Sabía que nunca volvería a tener la misma oportunidad.
Un pequeño rayo de luz se coló entre el viento y también pudo pasar. Me descubrió intentando escapar de entre las sombras que se iban cerniendo a mi alrededor.
Sólo sostenía el reflejo de unas palabras en la mente, que me proporcionaba el valor necesario para sobrellevar el peso que se extendía por mi cuerpo. Necesitaba escapar.
Por eso lo sabía.
Entre la furia del final del invierno se instalaba poco a poco ese vacío que iba dejando una huella en mi corazón. Confundía mis sentimientos posando mis ojos en otros ojos. Mis manos se aferraban a su recuerdo azul. Ese que me regalaba destellos de una mirada.
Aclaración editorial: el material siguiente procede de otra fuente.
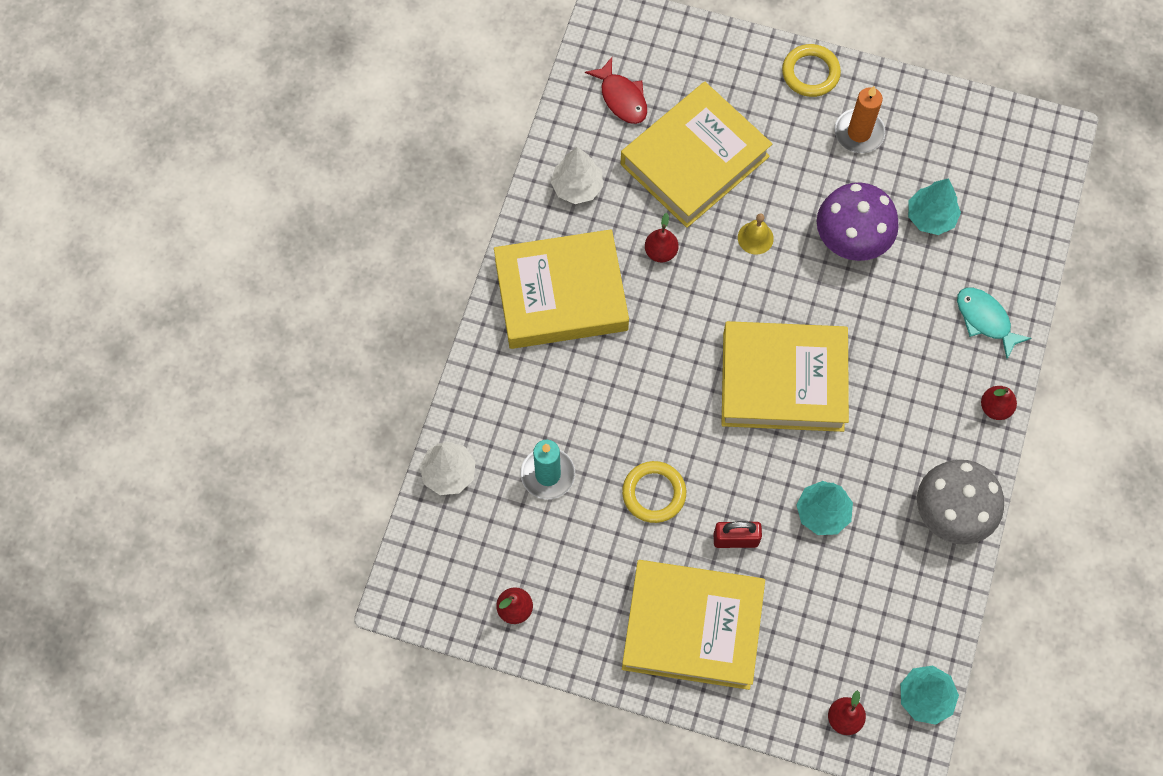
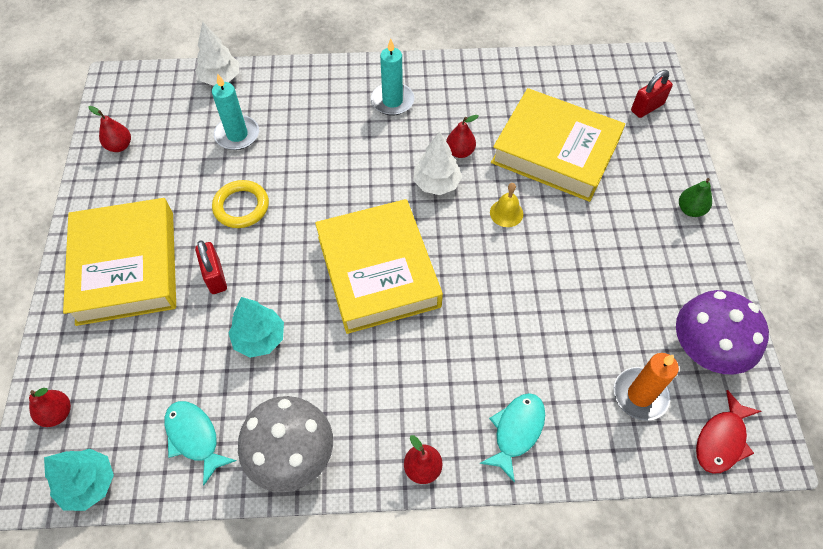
camera: 70 degrees right, 10 degrees down
(561, 295) = (392, 101): yellow book -> turquoise candle
(577, 187) = (489, 85): white tree -> white tree (436, 184)
(622, 98) = (583, 90): red fish -> red fish (721, 440)
(670, 48) = (647, 107): none -> red padlock
(810, 73) = (690, 210): yellow ring -> green pear
(851, 239) = (543, 287): purple mushroom -> purple mushroom (705, 350)
(859, 133) = (655, 263): orange candle -> orange candle (640, 395)
(908, 595) = (194, 437): none -> turquoise fish
(930, 217) = (602, 348): turquoise tree -> none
Pero sabía, en el fondo, que por esa brecha podría salir. Abrir de una vez la ventana, y enfrentarme al día. Correr libre como nunca lo hice. Solo me faltaba deshacerme de los hilos que me ataban las manos, que me laceraban la piel y que formaban parte de mi carne.
Dejar esparcir la música que tengo dentro, y poder ir a través de las paredes, siendo fuerte por una vez.
Extender los brazos sin miedo, respirar hondo, intentarlo de nuevo, sonreír a la vida, sin mirar atrás, como siempre lo hice.